The transition from immotile epithelial cells to migrating cells occurs in all organisms during normal embryonic development, as well as during tumour metastasis. During Drosophila oogenesis, border cells (BCs) are recruited and delaminate from the follicular epithelium. This process is triggered by the polar cells (PCs), which secrete the cytokine Unpaired (Upd) and activate the JAK/STAT pathway in neighbouring cells, turning them into invasive BCs. Interestingly, either a decrease or an increase in BC number alters migration, indicating that mechanisms controlling the level of JAK/STAT signalling are crucial in this process. Here, we show that PCs have a highly stable and polarised network of microtubules along which upd transcripts are asymmetrically transported in a Dynein-dependent manner. We demonstrate that in the absence of upd mRNA localisation the ligand is no longer efficiently secreted, leading to a loss of signalling strength as well as recruitment and migration defects. These findings reveal a novel post-transcriptional regulatory mechanism of JAK/STAT signalling in the control of epithelial cell invasiveness.

Drosophila RalA is essential for the maintenance of Jak/Stat signalling in ovarian follicles.

Small GTPases of the Ras-like (Ral) family are crucial for signalling functions in both normal and cancer cells; however, their role in a developing organism is poorly understood. Here, we identify the Drosophila Ral homologue RalA as a new key regulator of polar-cell differentiation during oogenesis. Polar cells have a crucial role in patterning the egg chamber and in recruiting border cells, which undergo collective and guided migration. We show that RalA function is essential for the maintenance of anterior and posterior polar-cell fate and survival. RalA is required cell autonomously to control the expression of polar-cell-specific markers, including the Jak/Stat ligand Unpaired. The loss of RalA also causes a cell non-autonomous phenotype owing to reduced Jak/Stat signalling in neighbouring follicle cells. As a result, border-cell assembly and migration as well as the polarization of the oocyte are defective.
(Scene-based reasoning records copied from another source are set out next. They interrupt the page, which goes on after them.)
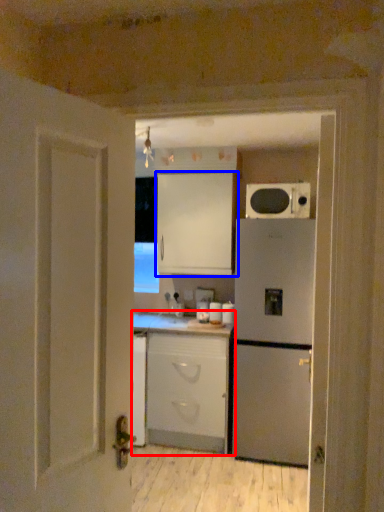
Question: Which object is closer to the camera taking this photo, cabinetry (highlighted by a red box) or cabinetry (highlighted by a blue box)?

Choices:
 (A) cabinetry
 (B) cabinetry

Answer: (A)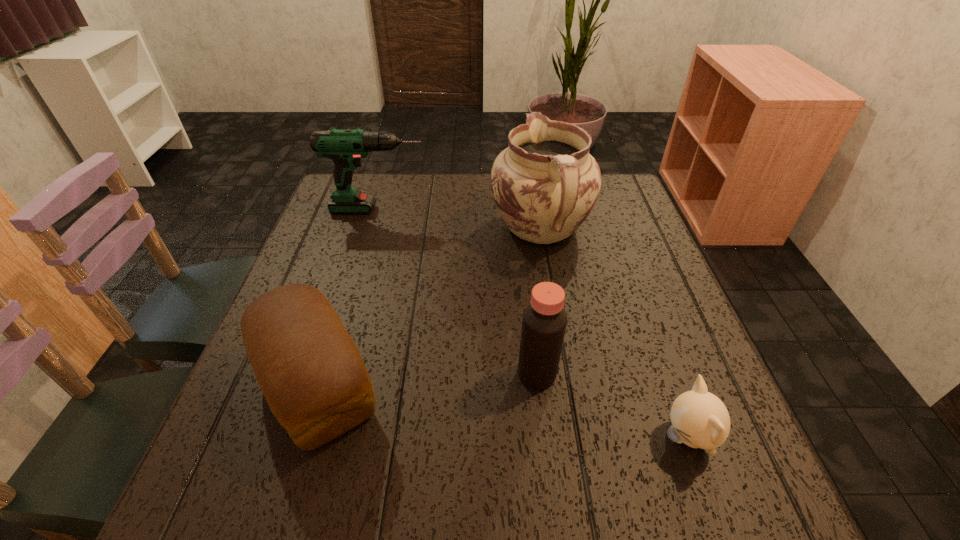
Where is `free spot between the kitten and the pitcher`? The width and height of the screenshot is (960, 540). free spot between the kitten and the pitcher is located at coordinates (614, 333).

This screenshot has height=540, width=960. Identify the location of vacant point located between the vinegar and the bread. (427, 379).

At what (x,y) coordinates should I click in order to perform the action: click on vacant area between the bread and the vinegar. Please return your answer as a coordinate pair (x, y). Image resolution: width=960 pixels, height=540 pixels. Looking at the image, I should click on (427, 379).

Identify the location of vacant space in between the second shortest object and the drill. The height and width of the screenshot is (540, 960). (348, 297).

Where is `free point between the shortest object and the vinegar`? The height and width of the screenshot is (540, 960). free point between the shortest object and the vinegar is located at coordinates tap(612, 406).

Find the location of a particular element. The height and width of the screenshot is (540, 960). vacant space that is in between the pitcher and the rightmost object is located at coordinates (614, 333).

The image size is (960, 540). In order to click on vacant area that lies between the drill and the second shortest object in this screenshot , I will do `click(348, 297)`.

Image resolution: width=960 pixels, height=540 pixels. Identify the location of unoccupied position between the vinegar and the drill. (458, 292).

The height and width of the screenshot is (540, 960). Identify the location of object that is the closest to the rightmost object. (544, 321).

Identify which object is the second closest to the pitcher. Please provide its 2D coordinates. Your answer should be formatted as a tuple, i.e. [(x, y)], where the tuple contains the x and y coordinates of a point satisfying the conditions above.

[(544, 321)]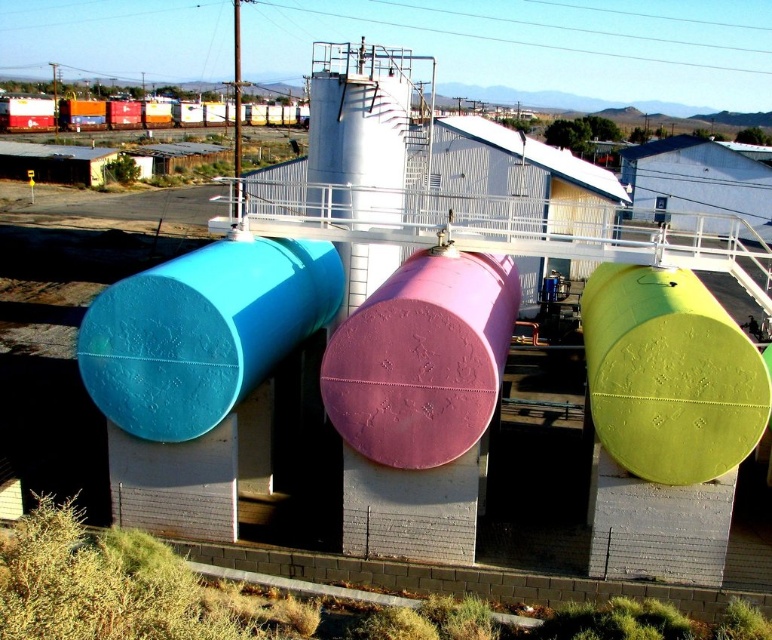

Thus, RalA is required in organizing centres to control proper patterning and migration in vivo.

The Drosophila cytokine receptor Domeless controls border cell migration and epithelial polarization during oogenesis.

In mammals, the JAK/STAT (Janus Kinase/Signal Transducer and Activator of Transcription) signaling pathway is activated in response to cytokines and growth factors to control blood cell development, proliferation and cell determination. In Drosophila, a conserved JAK/STAT signaling pathway controls segmentation in embryos, as well as blood cell development and other processes in larvae and adults. During embryogenesis, transduction of the Unpaired [Upd; also known as Outstretched (Os)] ligand through the JAK/STAT pathway requires Domeless, a putative membrane protein with distant homology to vertebrate type I cytokine receptors. We have isolated domeless (dome) in a screen to identify genes essential in epithelial morphogenesis during oogenesis. The level of dome activity is critical for proper border cell migration and is controlled in part through a negative feedback loop. In addition to its essential role in border cells, we show that dome is required in the germarium for the polarization of follicle cells during encapsulation of germline cells. In this process, dome controls the expression of the apical determinant Crumbs. In contrast to the ligand Upd, whose expression is limited to a pair of polar cells at both ends of the egg chamber, dome is expressed in all germline and follicle cells. However, the Dome protein is specifically localized at apicolateral membranes and undergoes ligand-dependent internalization in the follicle cells. dome mutations interact genetically with JAK/STAT pathway genes in border cell migration and abolish the nuclear translocation of Stat92E in vivo. We also show that dome functions downstream of upd and that both the extracellular and intracellular domains of Dome are required for JAK/STAT signaling. Altogether, our data indicate that Dome is an essential receptor molecule for Upd and JAK/STAT signaling during oogenesis.